To be computed ( source : Larson's Calculus) $\lim _{x\rightarrow\infty} \frac {x+1} {(x^2 +1)^{1/3}}$
I tried what follows, but my answer is not validated by the limit calculator I've used ( i.e. E-Math-Help, which gives : $\lim = 1$ )

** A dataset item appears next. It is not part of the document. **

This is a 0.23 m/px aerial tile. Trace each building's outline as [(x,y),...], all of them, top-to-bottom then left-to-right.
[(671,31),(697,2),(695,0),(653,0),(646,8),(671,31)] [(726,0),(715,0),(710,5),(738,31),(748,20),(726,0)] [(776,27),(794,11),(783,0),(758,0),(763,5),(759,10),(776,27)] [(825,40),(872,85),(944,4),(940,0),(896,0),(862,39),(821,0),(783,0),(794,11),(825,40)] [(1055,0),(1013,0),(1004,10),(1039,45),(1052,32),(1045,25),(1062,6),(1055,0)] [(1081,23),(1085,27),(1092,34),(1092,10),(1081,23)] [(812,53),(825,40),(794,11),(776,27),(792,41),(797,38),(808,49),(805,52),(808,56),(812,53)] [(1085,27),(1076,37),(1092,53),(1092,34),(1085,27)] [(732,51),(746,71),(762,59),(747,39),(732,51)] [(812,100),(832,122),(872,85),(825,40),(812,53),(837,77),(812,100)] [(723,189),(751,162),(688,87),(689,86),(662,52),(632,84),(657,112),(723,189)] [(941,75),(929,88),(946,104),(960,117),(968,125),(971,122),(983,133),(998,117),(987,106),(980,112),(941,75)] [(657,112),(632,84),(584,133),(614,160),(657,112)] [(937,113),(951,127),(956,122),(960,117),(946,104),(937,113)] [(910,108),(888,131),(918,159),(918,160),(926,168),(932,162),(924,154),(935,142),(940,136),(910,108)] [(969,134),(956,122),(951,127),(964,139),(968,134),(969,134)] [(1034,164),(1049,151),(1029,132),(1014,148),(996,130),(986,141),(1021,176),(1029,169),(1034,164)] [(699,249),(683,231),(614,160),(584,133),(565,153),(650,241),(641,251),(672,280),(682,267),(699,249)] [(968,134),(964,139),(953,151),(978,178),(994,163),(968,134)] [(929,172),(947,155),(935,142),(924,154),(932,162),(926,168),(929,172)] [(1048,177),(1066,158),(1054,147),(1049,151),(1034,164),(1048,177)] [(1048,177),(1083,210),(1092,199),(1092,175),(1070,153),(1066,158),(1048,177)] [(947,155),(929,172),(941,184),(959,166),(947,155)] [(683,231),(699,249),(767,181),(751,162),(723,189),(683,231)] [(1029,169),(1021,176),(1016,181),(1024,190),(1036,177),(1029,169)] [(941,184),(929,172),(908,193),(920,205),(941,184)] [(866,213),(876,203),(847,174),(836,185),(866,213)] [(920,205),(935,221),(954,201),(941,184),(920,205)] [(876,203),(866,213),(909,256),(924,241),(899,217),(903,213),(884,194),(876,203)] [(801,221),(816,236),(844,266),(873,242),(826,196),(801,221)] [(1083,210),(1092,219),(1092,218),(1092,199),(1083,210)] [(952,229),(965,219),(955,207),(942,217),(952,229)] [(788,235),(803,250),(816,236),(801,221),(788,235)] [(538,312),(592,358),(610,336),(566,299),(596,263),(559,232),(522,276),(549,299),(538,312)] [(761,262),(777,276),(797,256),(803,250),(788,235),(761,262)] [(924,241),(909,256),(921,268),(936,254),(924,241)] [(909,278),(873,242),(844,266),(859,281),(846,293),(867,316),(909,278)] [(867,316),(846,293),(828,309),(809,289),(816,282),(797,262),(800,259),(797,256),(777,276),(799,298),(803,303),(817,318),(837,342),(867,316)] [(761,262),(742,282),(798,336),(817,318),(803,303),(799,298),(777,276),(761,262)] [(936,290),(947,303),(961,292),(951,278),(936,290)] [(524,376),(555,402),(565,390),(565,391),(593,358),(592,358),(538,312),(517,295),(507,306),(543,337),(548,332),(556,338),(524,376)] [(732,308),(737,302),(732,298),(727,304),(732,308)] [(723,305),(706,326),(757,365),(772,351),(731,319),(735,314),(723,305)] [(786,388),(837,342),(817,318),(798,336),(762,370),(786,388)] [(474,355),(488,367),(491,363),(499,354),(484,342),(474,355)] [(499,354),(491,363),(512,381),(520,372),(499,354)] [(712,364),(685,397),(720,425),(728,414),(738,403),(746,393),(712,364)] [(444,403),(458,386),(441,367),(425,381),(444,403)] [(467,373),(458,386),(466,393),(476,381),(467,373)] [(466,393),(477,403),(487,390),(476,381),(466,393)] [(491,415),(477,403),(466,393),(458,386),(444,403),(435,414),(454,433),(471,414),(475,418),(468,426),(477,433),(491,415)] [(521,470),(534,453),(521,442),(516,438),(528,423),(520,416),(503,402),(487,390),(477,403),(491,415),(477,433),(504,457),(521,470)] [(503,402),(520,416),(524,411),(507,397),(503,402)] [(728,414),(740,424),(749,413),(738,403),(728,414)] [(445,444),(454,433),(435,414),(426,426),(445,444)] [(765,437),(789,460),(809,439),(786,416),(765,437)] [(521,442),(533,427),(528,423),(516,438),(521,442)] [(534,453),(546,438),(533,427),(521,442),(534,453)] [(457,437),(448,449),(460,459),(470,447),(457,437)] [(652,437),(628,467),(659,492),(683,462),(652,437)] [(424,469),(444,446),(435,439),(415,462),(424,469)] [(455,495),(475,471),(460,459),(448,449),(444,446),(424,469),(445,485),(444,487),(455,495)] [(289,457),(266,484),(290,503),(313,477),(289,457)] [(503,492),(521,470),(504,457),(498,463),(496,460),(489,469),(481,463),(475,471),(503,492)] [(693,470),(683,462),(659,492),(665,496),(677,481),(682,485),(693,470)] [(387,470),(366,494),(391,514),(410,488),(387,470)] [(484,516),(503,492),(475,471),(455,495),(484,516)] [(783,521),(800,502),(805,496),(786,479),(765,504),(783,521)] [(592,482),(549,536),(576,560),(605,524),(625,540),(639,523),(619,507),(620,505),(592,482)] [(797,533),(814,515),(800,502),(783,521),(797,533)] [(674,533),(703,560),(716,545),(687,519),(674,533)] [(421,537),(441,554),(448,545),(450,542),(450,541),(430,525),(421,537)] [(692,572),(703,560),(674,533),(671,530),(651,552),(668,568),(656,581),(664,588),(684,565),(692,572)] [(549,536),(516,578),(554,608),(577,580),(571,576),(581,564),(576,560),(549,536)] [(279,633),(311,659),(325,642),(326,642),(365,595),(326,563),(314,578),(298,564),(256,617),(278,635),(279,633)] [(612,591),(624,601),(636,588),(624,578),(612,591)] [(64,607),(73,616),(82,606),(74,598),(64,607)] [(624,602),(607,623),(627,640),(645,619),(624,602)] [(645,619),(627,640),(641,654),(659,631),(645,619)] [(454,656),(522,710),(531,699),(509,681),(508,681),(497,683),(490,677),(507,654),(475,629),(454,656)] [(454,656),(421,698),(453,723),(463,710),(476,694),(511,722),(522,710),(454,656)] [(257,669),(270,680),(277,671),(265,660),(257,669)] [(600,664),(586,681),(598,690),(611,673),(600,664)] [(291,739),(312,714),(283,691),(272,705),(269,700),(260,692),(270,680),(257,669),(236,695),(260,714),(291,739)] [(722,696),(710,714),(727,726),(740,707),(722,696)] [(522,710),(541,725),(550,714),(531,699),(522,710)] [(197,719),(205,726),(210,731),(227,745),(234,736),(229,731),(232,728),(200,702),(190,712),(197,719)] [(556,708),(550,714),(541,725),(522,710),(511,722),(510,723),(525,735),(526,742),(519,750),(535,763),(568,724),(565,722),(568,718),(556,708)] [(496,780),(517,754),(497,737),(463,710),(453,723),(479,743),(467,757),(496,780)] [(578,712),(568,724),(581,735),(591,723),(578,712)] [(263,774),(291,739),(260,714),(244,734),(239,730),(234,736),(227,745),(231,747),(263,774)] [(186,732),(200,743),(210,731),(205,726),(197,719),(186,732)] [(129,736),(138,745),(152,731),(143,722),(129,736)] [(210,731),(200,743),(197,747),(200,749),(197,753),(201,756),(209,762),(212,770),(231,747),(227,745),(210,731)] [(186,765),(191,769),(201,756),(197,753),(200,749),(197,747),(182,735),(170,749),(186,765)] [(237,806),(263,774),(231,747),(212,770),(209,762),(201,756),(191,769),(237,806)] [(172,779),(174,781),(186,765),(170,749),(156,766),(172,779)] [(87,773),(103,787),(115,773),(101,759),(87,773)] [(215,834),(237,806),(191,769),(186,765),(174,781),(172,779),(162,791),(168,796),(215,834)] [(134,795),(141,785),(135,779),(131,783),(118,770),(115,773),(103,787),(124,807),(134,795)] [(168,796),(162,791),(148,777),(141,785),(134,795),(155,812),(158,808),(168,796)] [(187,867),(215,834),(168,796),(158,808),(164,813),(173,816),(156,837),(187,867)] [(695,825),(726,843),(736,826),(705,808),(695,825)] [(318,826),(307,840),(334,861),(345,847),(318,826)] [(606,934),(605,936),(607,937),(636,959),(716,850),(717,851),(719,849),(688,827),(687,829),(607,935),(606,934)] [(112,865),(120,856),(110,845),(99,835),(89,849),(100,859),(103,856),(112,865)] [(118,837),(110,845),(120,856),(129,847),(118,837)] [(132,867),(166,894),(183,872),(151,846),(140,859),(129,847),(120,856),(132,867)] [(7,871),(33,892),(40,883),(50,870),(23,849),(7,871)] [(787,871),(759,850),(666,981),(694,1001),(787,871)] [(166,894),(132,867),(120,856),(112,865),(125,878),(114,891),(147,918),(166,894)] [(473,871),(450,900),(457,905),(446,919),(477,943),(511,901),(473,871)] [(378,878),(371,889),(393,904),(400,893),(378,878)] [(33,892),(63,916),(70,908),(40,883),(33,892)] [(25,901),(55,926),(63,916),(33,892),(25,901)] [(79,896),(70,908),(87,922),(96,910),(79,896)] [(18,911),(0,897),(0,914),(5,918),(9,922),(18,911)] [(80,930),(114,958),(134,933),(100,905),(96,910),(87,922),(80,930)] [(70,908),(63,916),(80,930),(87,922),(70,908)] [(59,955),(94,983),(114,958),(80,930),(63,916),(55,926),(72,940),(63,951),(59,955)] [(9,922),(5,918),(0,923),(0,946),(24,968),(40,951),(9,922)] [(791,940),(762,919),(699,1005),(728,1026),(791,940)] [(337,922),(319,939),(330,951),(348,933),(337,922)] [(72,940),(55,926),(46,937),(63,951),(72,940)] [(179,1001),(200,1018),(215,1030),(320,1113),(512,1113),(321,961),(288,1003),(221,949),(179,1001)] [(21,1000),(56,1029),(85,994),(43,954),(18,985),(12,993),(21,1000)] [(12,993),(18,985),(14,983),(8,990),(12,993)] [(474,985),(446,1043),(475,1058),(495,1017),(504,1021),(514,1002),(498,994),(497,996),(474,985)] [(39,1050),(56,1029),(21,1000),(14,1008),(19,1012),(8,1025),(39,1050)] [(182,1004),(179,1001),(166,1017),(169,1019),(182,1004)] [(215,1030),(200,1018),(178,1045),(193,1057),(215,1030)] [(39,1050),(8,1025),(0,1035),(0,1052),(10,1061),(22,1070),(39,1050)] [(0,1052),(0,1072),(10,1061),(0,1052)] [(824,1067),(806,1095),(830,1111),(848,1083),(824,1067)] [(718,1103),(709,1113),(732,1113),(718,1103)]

$$ \lim _{x\to\infty} \frac {x+1} {(x^2 +1)^{1/3}} $$
$$ \lim _{x\to\infty} \frac {x^{3/3} ( 1+ 1/x)} {((x^2) (1+ 1/x^2))^{1/3}} $$
$$ \lim _{x\to\infty} \frac {x^{3/3} ( 1+ 1/x)} {(x^{2/3}) (1+ 1/x^2)^{1/3}} $$
$$ \lim _{x\to\infty} \frac {x^{1/3} ( 1+ 1/x)} { (1+ 1/x^2)^{1/3}} $$
Since the first factor of the denominator goes to infinity as $x$ goes to infinity ( while the second goes to $1$) and since the denominator goes to $1$ , I would like to conclude that :
$\lim _{x\rightarrow\infty} \frac {x+1} {(x^2 +1)^{1/3}}= \infty $
Where does my calculation go wrong?
Link to E-Math-Help's solution : https://www.emathhelp.net/calculators/calculus-1/limit-calculator/?f=%28+x%2B1%29%2F%28x%5E3+%2B1%29%5E%281%2F3%29&var=&val=inf&dir=
Your answer is correct. But the problem in the E-Math solution is a different one with the $x^3$ while yours is $x^2$.